§ CONSIGNES DE TRAVAIL
A) Indiquez si chacune des affirmations suivantes concorde avec le texte sur Éric Cantona, en répondant par oui ou par non et en citant les mots du texte qui tranchent : (i) Cantona a disputé 45 matchs en tant qu'international ; (ii) le 9 avril 2008, Manchester affrontait l'AS Roma en demi-finale ; (iii) Cantona mesurait 1m88.
B) D'après le texte sur Éric Cantona, combien de spectateurs d'Old Trafford ont entonné la Marseillaise le 9 avril 2008 ?

§ TEXTE DU DOCUMENT
+===+
Et si le plus grand footballeur français des années post Platini n’était pas celui qu’on croit, mais Éric Cantona ? Onze ans après sa retraite sportive, l’ancien international (45 matchs, 19 buts) a conservé toute son aura. Qu’on en juge: le 9 avril 2008, alors qu’il se trouve en Angleterre pour assister à un quart de finale opposant son équipe fétiche de Manchester à l’AS Roma, les 40 000 spectateurs d’Old Trafford, ayant remarqué sa présence dans les tribunes, entonnent une formidable Marseillaise ! Rien que ça.
Il faut dire que sa prestance d’imperator (buste dressé, menton haut, col du maillot relevé), l’autorité qu’il dégageait, sa technique balle au pied, inégalée pour un athlète de cette taille (1m88), sa vista, la précision platinienne de ses ouvertures, son efficacité face au but, ont marqué les esprits. Autant que ses coups de sang, ses déclarations fracassantes, suicidaires presque quand il traite, par exemple, en août 1988, le sélectionneur national de “sac à merde”. Une question se pose en passant: quel joueur en activité aurait ce courage aujourd’hui? Même si le courage de l’insulte n’est pas toujours une valeur sûre… Mais Éric Cantona privilégiait la réplique au ressentiment, le franc-parler à la langue de bois, l’amour du jeu à l’argent.
+===+
§ LISTE PRÉSENTÉE
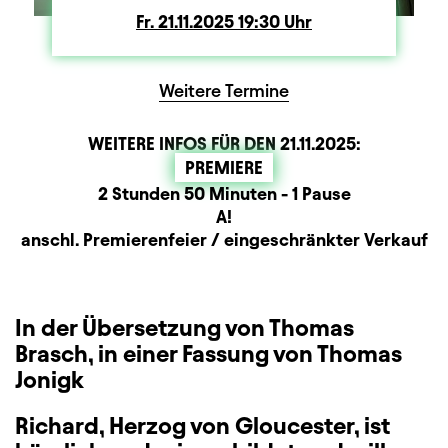
Fr.
Freitag
21.11.2025
19:30
Uhr
Weitere Termine
WEITERE INFOS FÜR DEN
21.11.2025
:
PREMIERE
Dauer und Pausen
Beschreibung
Information
2 Stunden 50 Minuten - 1 Pause
Sitzplan
A!
Zusatzinformation
anschl. Premierenfeier / eingeschränkter Verkauf
In der Übersetzung von Thomas
Brasch, in einer Fassung von Thomas
Jonigk
Richard, Herzog von Gloucester, ist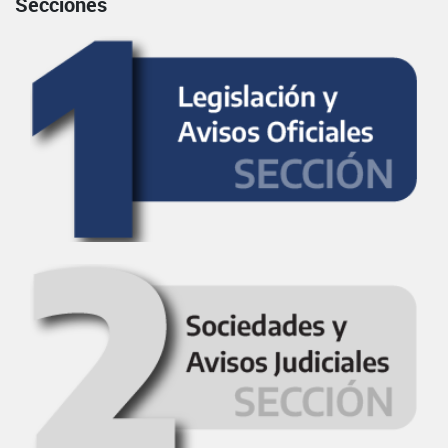
Secciones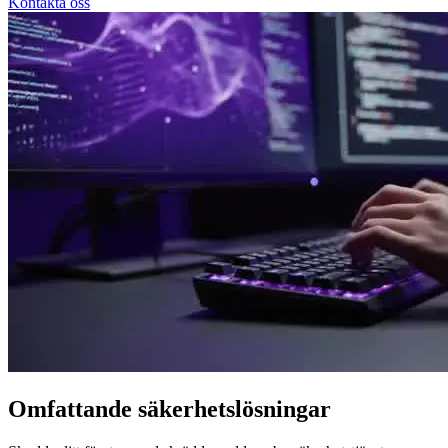
Kontakta oss
Omfattande säkerhetslösningar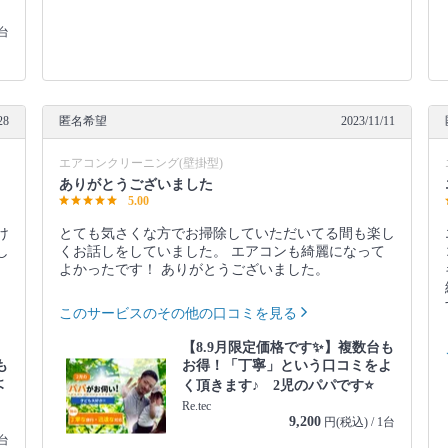
1台
28
匿名希望
2023/11/11
エアコンクリーニング(壁掛型)
ありがとうございました
5.00
け
とても気さくな方でお掃除していただいてる間も楽し
し
くお話しをしていました。 エアコンも綺麗になって
よかったです！ ありがとうございました。
このサービスのその他の口コミを見る
【8.9月限定価格です✨】複数台も
も
お得！「丁寧」という口コミをよ
よ
く頂きます♪ 2児のパパです⭐️
Re.tec
9,200
円(税込) / 1台
1台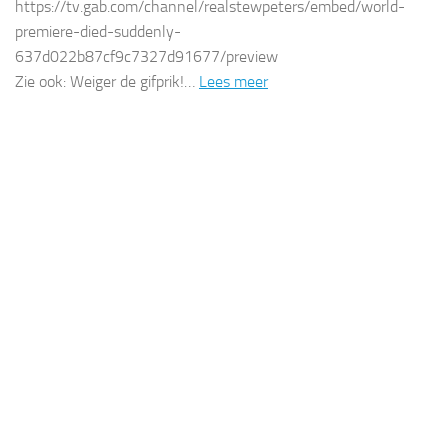
https://tv.gab.com/channel/realstewpeters/embed/world-
premiere-died-suddenly-
637d022b87cf9c7327d91677/preview
Zie ook: Weiger de gifprik!…
Lees meer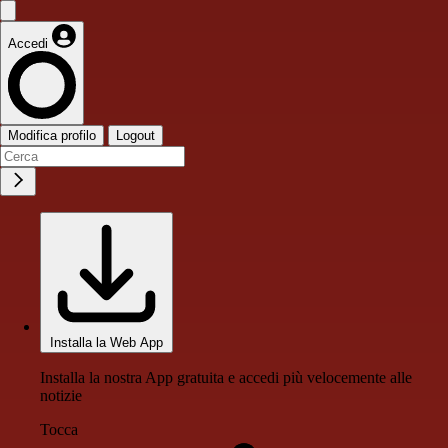
Accedi
Modifica profilo
Logout
Installa la Web App
Installa la nostra App gratuita e accedi più velocemente alle
notizie
Tocca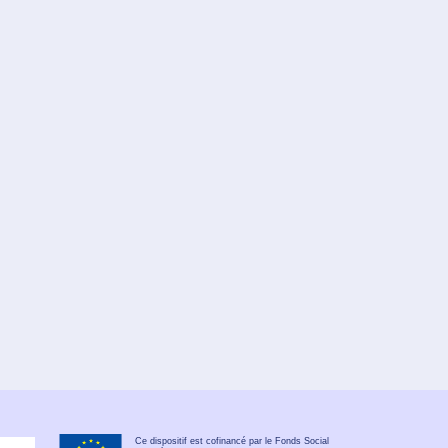
Ce dispositif est cofinancé par le Fonds Social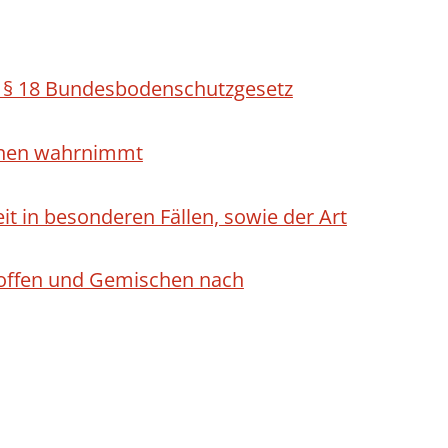
h § 18 Bundesbodenschutzgesetz
ichen wahrnimmt
 in besonderen Fällen, sowie der Art
Stoffen und Gemischen nach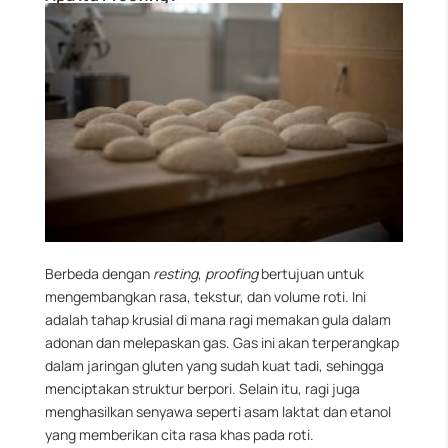
Berbeda dengan
resting
,
proofing
bertujuan untuk
mengembangkan rasa, tekstur, dan volume roti. Ini
adalah tahap krusial di mana ragi memakan gula dalam
adonan dan melepaskan gas. Gas ini akan terperangkap
dalam jaringan gluten yang sudah kuat tadi, sehingga
menciptakan struktur berpori. Selain itu, ragi juga
menghasilkan senyawa seperti asam laktat dan etanol
yang memberikan cita rasa khas pada roti.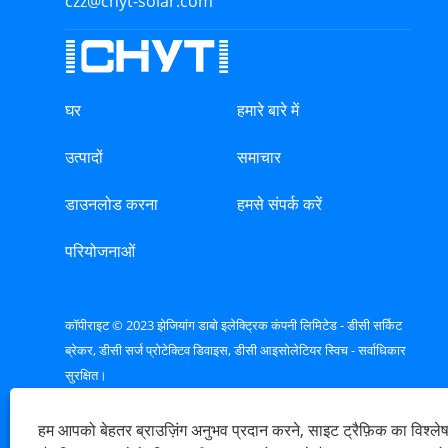
czz@chyt-solar.com
घर
हमारे बारे में
उत्पादों
समाचार
डाउनलोड करना
हमसे संपर्क करें
परियोजनाओं
कॉपीराइट © 2023 झेजियांग डाबो इलेक्ट्रिक कंपनी लिमिटेड - डीसी सर्किट
ब्रेकर, डीसी सर्ज प्रोटेक्टिव डिवाइस, डीसी आइसोलेटियर स्विच - सर्वाधिकार
सुरक्षित।
Links
Sitemap
RSS
XML
गोपनीयता नीति
हम आपको बेहतर ब्राउज़िंग अनुभव प्रदान करने, साइट ट्रैफ़िक का विश्ल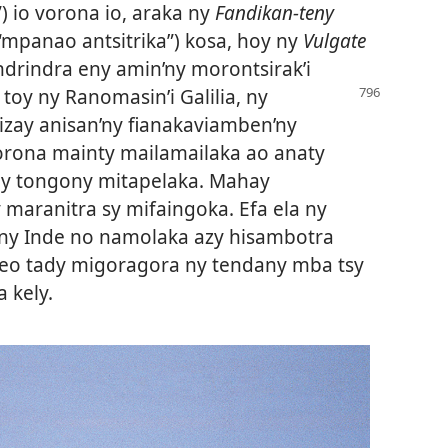
) io vorona io, araka ny
Fandikan-teny
“mpanao antsitrika”) kosa, hoy ny
Vulgate
 indrindra eny amin’ny morontsirak’i
 toy ny Ranomasin’i Galilia, ny
, izay anisan’ny fianakaviamben’ny
vorona mainty mailamailaka ao anaty
ny tongony mitapelaka. Mahay
maranitra sy mifaingoka. Efa ela ny
ny Inde no namolaka azy hisambotra
 ireo tady migoragora ny tendany mba tsy
 kely.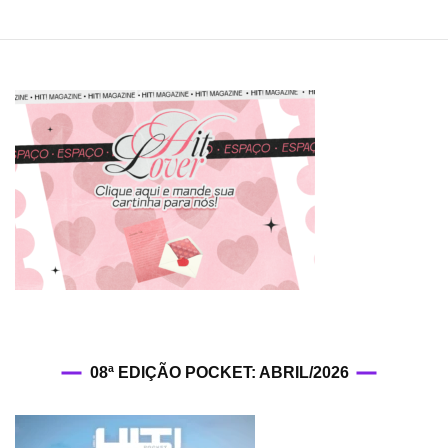
08ª EDIÇÃO POCKET: ABRIL/2026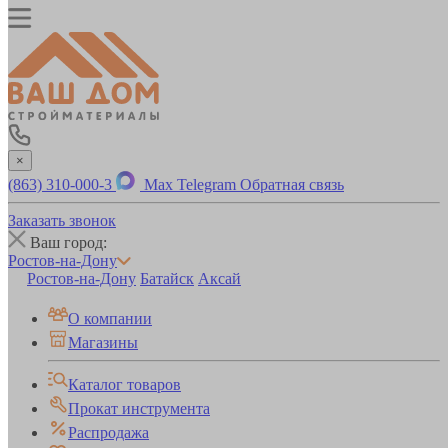
×
(863) 310-000-3
Max
Telegram
Обратная связь
Заказать звонок
Ваш город:
Ростов-на-Дону
Ростов-на-Дону
Батайск
Аксай
О компании
Магазины
Каталог товаров
Прокат инструмента
Распродажа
+===+
§ RÉPONSES ATTENDUES
A)
(i) Oui : « l’ancien international (45 matchs, 19 buts) ».
(ii) Non : « un quart de finale opposant son équipe fétiche de Manchester à l’AS Roma ».
(iii) Oui : « un athlète de cette taille (1m88) ».

B) 40 000 spectateurs.